To those in earnest, we point to Albrecht Dürer’s fine engraving: Knight, Death, and the Devil; for those who’d only peck and pry, we’ve a sharper quote in store. We align with open hearts bound by honor, with those “of good will,” who, with their character’s deep decency and proud sense of a Western mission, seek the seeds of a new dawn—ever poised to leap in and labor, ever watchful, sharp-eared, and clear-eyed, ever bold and affirming, not just sensing the new but summoning it by their being, bearers of both heritage and tomorrow. We long to share with our readers the hundreds of letters that reach us from across the globe.
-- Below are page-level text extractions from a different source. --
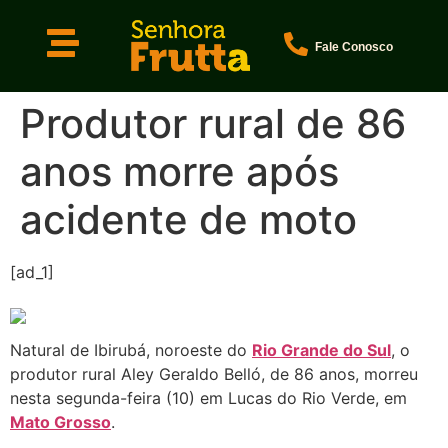
Fale Conosco
Produtor rural de 86
anos morre após
acidente de moto
[ad_1]
Natural de Ibirubá, noroeste do
Rio Grande do Sul
, o
produtor rural Aley Geraldo Belló, de 86 anos, morreu
nesta segunda-feira (10) em Lucas do Rio Verde, em
Mato Grosso
.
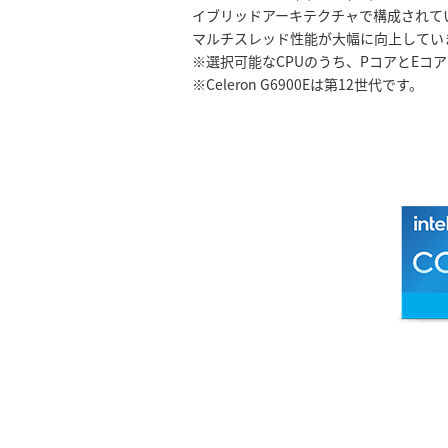
イブリッドアーキテクチャで構成されて
マルチスレッド性能が大幅に向上してい
※選択可能なCPUのうち、PコアとEコ
※Celeron G6900Eは第12世代です。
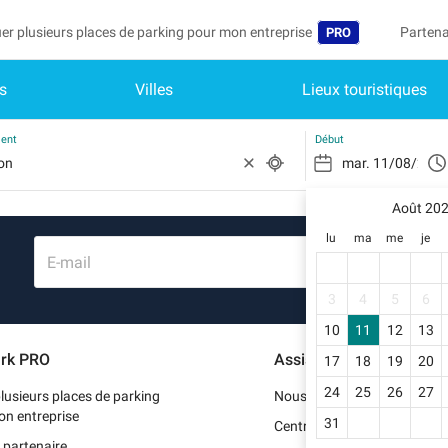
er plusieurs places de parking pour mon entreprise
Partena
PRO
s
Villes
Lieux touristiques
Langue
Devenir
Mo
België (NL)
Accéder
ment
Début
Deutschland (DE)
Vo
In
Août 20
España (ES)
lu
ma
me
je
Mo
France (FR)
E-mail
Me
International (EN
3
4
5
6
Me
10
11
12
13
Italia (IT)
rk PRO
Assistance
17
18
19
20
Me
Nederlands (NL)
24
25
26
27
lusieurs places de parking
Nous contacter
Portugal (PT)
on entreprise
31
Centre d'aide
 partenaire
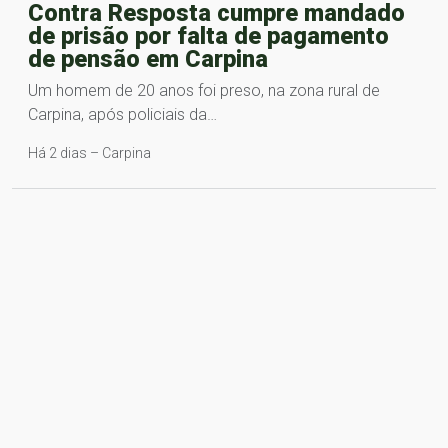
Contra Resposta cumpre mandado
de prisão por falta de pagamento
de pensão em Carpina
Um homem de 20 anos foi preso, na zona rural de
Carpina, após policiais da…
Há 2 dias – Carpina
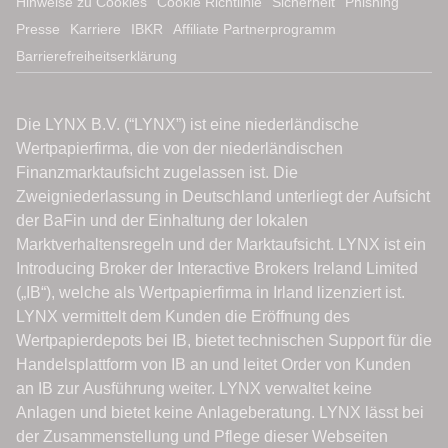
Hinweise zu Cookies
Cookie Richtlinie
Sicherheit
Phishing
Presse
Karriere
IBKR
Affiliate Partnerprogramm
Barrierefreiheitserklärung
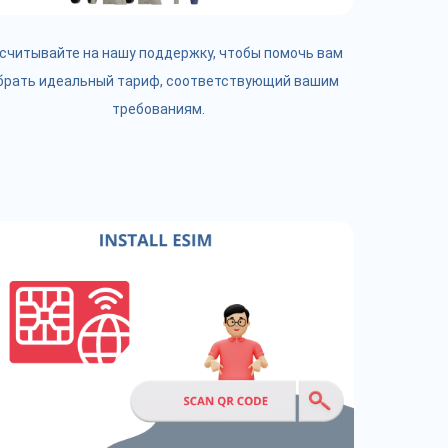
считывайте на нашу поддержку, чтобы помочь вам
брать идеальный тариф, соответствующий вашим
требованиям.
It’s often shattering to read the words of German youth, expellees from the East, former soldiers and officers, poets and writers—all free to roam yet spiritually captive, their pages brimming with joy that things are named rightly once more, the vital made plain.
From our readers’ fidelity and attachment, and from our clear, firm aims, springs our duty to ever expand Der Weg, to shape it more beautifully, enrich and diversify it, striving ceaselessly for its perfection: its joys should deepen, its gifts grow truer, its readers multiply, its vision stretch wider, its sparked thoughts bear richer fruit, its community bind tighter. We’ll make no rash vows, but rest assured, all our care and tireless zeal fuel this growth, and the new year of 1949 will bring planned enrichments aplenty. Yet we ask our readers to keep spreading the word, winning new subscribers, proving their stake with ideas and submissions, trusting each new reader aids our finer crafting. May we all—readers and staff—aim in the year ahead to double our circulation once more, as we did this year precisely. Our deepest delight would be if you, our readers, seize and fulfill this hope.
We wish our friends, our team, and our readers a warm Christmas and hearty blessings for the New Year! May this saying guide us all in the year to come:
Sieg oder Niederlage ruht in Gottes Hand, der Ehre sind wir selber Herr und König!
Victory or defeat rests in God’s hand,
Of honor, we ourselves are lord and king!